0 Neuromuscular transmission can be blocked by inhibiting the production and release of acetylcholine or its interaction with receptors.
0 These drugs only block nicotinic receptors at neuromuscular junctions.
0 Sensitivity to these drugs increases in conditions such as myasthenia gravis, hypokalemia, hyponatremia, hypocalcemia, hypermagnesemia, antibiotics (aminoglycosides, polymyxin B, lincosamides, tetracyclines), inhalation anesthetics / local anesthetics and class I antiarrhythmics, lithium, hypothermia, acidosis.
Depolarizing Block
Before this type of block, fasciculations due to depolarization occur.

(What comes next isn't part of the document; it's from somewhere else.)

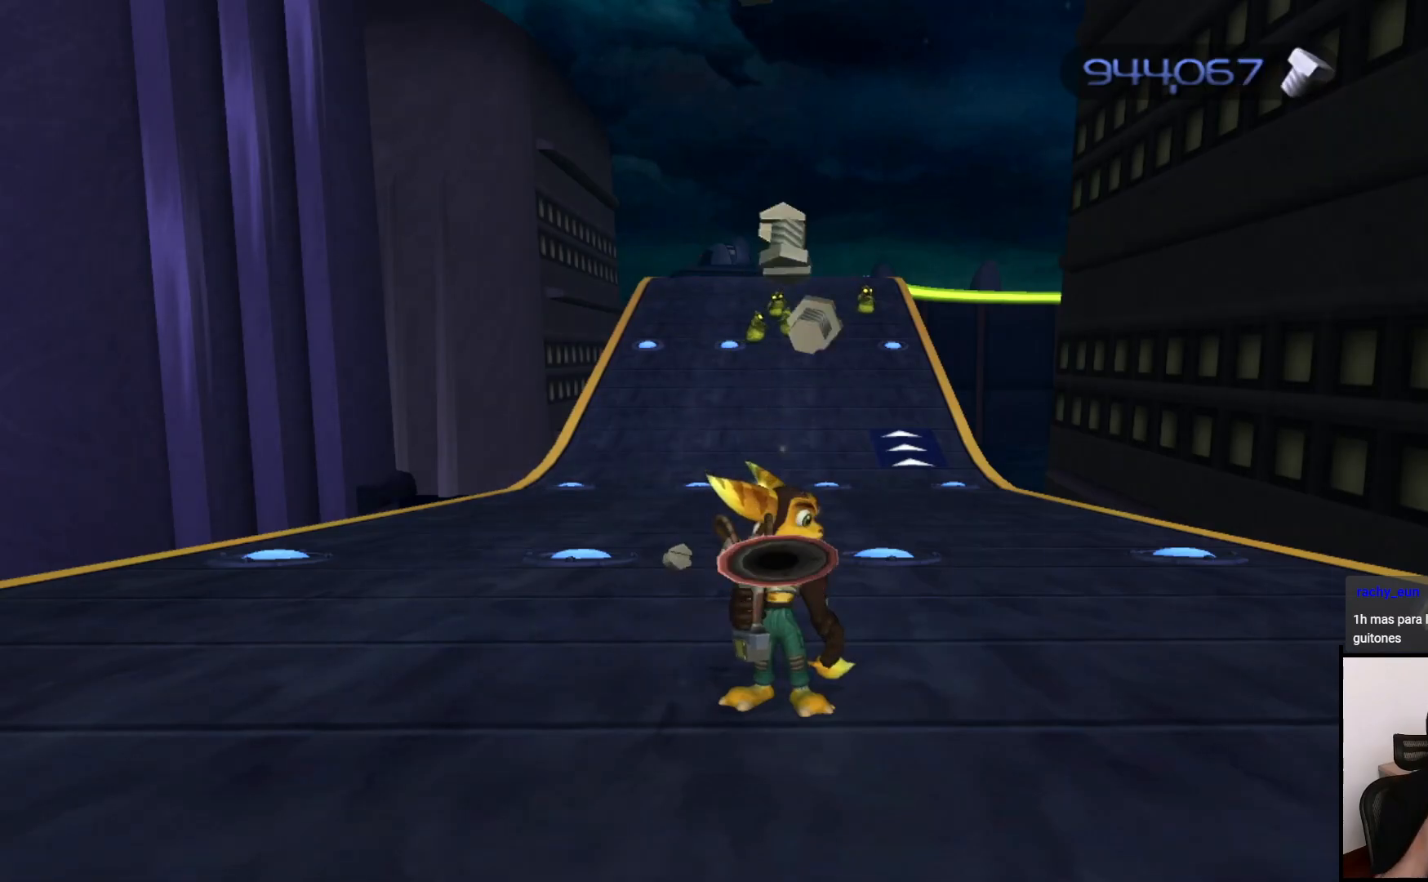
{"buttons": ["CIRCLE"], "left_stick": "center", "right_stick": "center", "events": []}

Not antagonized by anticholinesterases.
While its effects are potentiated by acetylcholine, isoflurane, enflurane, alkalosis, hypothermia and Mg+2; It becomes antagonized in the presence of ether, halothane, acidosis.

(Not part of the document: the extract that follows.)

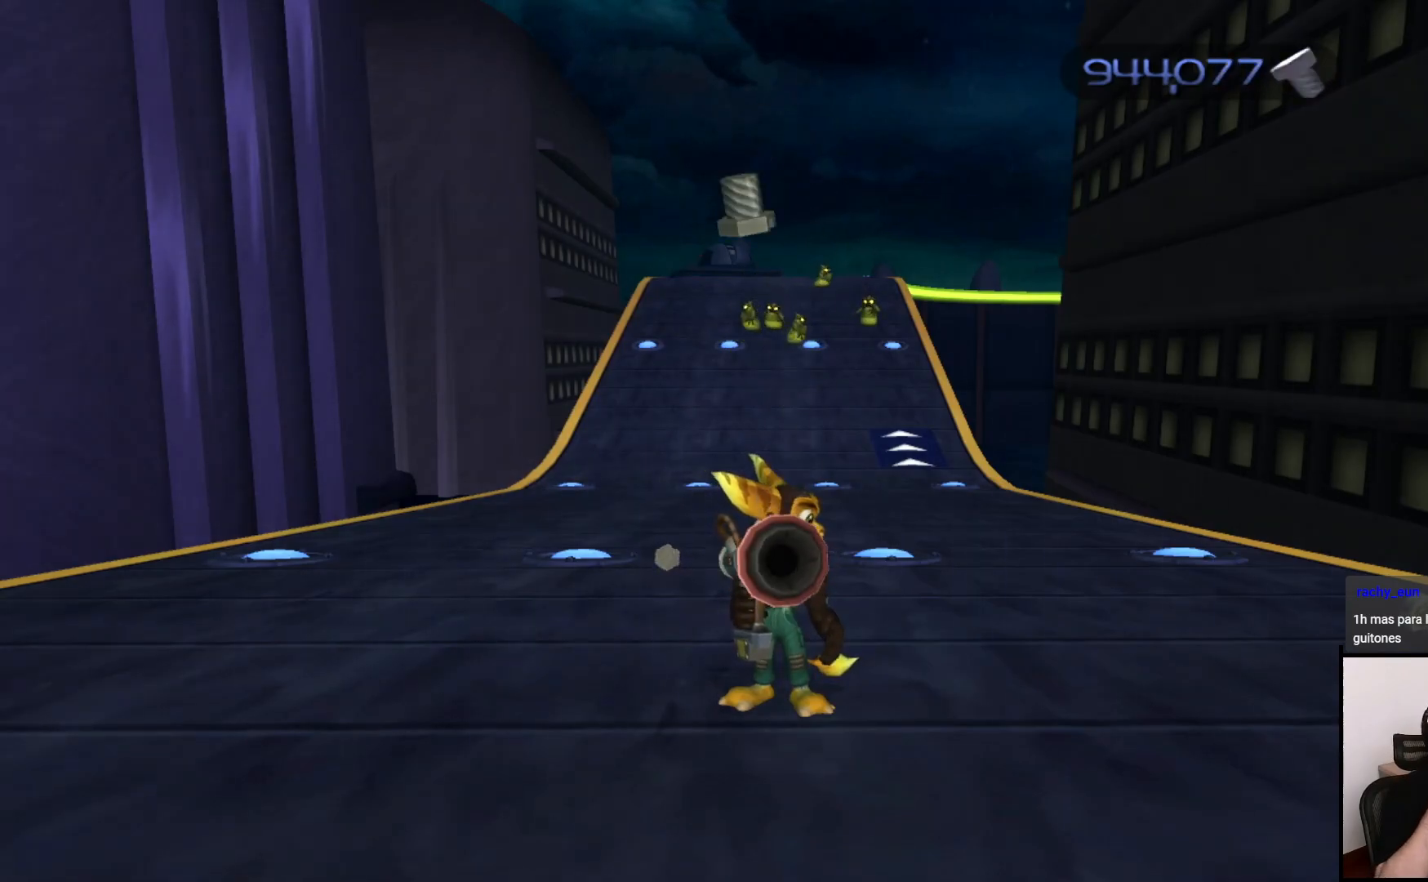
{"buttons": ["CIRCLE"], "left_stick": "center", "right_stick": "center", "events": []}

Depolarizing blocking agents are decametonium and suxamethonium.
Hyperkalemia and bradycardia are the most important disadvantages.
Succinyl choline
It gives symptoms of non-depolarizing block at high doses.
It causes vagal stimulation and bradycardia.
Increases serum potassium.
Increases intraocular pressure.
It causes muscle pain in the postoperative period.
It increases saliva and gastric secretion.
It is broken down by pseudocholinesterase synthesized in the liver and found in plasma.
Genetic defect of pseudocholinesterase
Prolonged apnea
Malignant hyperthermia may occur.
The duration of action is prolonged in liver failure.
Non-depolarizing Block
• It prevents acetylcholine from reaching the receptor and depolarization.
• No fasciculation is seen before the block.
• They become antagonized by anticholinesterases. (Neostigmine, edrophonium, physostigmine, pyridostigmine).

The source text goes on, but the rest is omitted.